[Extrait de page]:
++++++++++++++++++++
En 2019, l’entreprise est placée en redressement judiciaire par le tribunal de Coutances (Manche) pour cessation de paiements. Une procédure qui durera deux ans. EasyBike se réorganise pour augmenter sa capacité de production et augmente de 7 millions d’euros son capital grâce à un fonds familial suisse. A l’été 2021, alors que les banques françaises refusent de l’aider à se financer, Gregory Trébaol trouvera des fonds de l’autre côté de l’Atlantique auprès du fonds américain Remington qui lui permet de lever 50 millions d’euros.
“Architecte de la mobilité”
Débarrassé de ses dettes, EasyBike veut désormais faire renouer Solex avec le succès. Pour les 75 ans de la marque, son nouveau modèle baptisé “Intemporel”, reprend les codes exactes du modèle 1946; Même fourche, même design… La copie est quasiment conforme. Mais cette réplique géométrique n’empêche pas les innovations. L’emplacement à l’avant du guidon, anciennement dédié au moteur a été transformé en panier, mais l’idée pour les designers est d’y ajouter un “compagnon”: un module que le cycliste pourra emporter avec lui qui servira à la fois de batterie complémentaire, de phares mais aussi d’enceinte. Pour ne pas trahir l’ancien slogan “un Solex=un SMIC”, deux versions du vélo, l’une à 1.521 euros, avec un moteur Bafang installé sur la roue arrière, et l’autre à 2.599 euros, avec un moteur Bosch au niveau du pédalier seront commercialisées d’ici la fin de l’année. Dix mille exemplaires sont déjà en commande dans l’usine normande.
++++++++++++++++++++
[Les données]:

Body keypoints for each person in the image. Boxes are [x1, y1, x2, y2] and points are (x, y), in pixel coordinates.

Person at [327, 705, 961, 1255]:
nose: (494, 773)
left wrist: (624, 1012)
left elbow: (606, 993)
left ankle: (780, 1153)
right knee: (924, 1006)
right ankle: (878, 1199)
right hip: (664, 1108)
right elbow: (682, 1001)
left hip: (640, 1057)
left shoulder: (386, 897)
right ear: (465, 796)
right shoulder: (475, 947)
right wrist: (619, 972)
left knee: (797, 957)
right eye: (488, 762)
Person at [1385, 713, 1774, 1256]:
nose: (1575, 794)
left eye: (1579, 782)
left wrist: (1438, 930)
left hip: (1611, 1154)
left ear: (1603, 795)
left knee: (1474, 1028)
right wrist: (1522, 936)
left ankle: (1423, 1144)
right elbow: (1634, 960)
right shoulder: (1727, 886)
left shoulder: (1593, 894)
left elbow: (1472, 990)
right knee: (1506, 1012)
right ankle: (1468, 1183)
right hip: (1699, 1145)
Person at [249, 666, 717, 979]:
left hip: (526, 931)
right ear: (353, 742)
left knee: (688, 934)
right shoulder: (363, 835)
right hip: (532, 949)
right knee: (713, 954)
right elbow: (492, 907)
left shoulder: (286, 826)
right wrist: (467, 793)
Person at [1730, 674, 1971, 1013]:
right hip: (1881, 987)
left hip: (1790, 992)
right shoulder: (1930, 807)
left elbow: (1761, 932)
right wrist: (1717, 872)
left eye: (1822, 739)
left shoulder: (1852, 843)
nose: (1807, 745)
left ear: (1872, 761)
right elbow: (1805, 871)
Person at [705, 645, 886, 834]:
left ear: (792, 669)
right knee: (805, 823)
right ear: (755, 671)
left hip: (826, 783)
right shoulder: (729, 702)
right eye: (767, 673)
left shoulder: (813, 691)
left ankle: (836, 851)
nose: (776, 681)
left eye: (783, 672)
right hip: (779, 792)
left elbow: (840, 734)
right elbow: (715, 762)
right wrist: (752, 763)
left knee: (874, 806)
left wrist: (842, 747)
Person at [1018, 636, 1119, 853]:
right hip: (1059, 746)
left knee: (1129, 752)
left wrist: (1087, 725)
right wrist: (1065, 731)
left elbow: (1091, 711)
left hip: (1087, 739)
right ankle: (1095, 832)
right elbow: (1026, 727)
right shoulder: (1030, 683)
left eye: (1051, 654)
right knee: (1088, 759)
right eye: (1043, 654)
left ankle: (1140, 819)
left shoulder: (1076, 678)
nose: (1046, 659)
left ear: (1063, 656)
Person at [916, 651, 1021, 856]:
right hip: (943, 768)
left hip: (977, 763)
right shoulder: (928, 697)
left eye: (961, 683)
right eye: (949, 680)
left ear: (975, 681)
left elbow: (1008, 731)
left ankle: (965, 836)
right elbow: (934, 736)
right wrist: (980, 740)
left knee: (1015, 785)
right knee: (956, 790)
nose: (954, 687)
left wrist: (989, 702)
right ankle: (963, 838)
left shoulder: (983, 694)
++++++++++++++++++++
[Travail à faire]: Retranscrivez intégralement, s'il vous plaît, l'extrait sur la relance de Solex par EasyBike, sans en modifier un seul mot.

[Résultat]:
En 2019, l’entreprise est placée en redressement judiciaire par le tribunal de Coutances (Manche) pour cessation de paiements. Une procédure qui durera deux ans. EasyBike se réorganise pour augmenter sa capacité de production et augmente de 7 millions d’euros son capital grâce à un fonds familial suisse. A l’été 2021, alors que les banques françaises refusent de l’aider à se financer, Gregory Trébaol trouvera des fonds de l’autre côté de l’Atlantique auprès du fonds américain Remington qui lui permet de lever 50 millions d’euros.
“Architecte de la mobilité”
Débarrassé de ses dettes, EasyBike veut désormais faire renouer Solex avec le succès. Pour les 75 ans de la marque, son nouveau modèle baptisé “Intemporel”, reprend les codes exactes du modèle 1946; Même fourche, même design… La copie est quasiment conforme. Mais cette réplique géométrique n’empêche pas les innovations. L’emplacement à l’avant du guidon, anciennement dédié au moteur a été transformé en panier, mais l’idée pour les designers est d’y ajouter un “compagnon”: un module que le cycliste pourra emporter avec lui qui servira à la fois de batterie complémentaire, de phares mais aussi d’enceinte. Pour ne pas trahir l’ancien slogan “un Solex=un SMIC”, deux versions du vélo, l’une à 1.521 euros, avec un moteur Bafang installé sur la roue arrière, et l’autre à 2.599 euros, avec un moteur Bosch au niveau du pédalier seront commercialisées d’ici la fin de l’année. Dix mille exemplaires sont déjà en commande dans l’usine normande.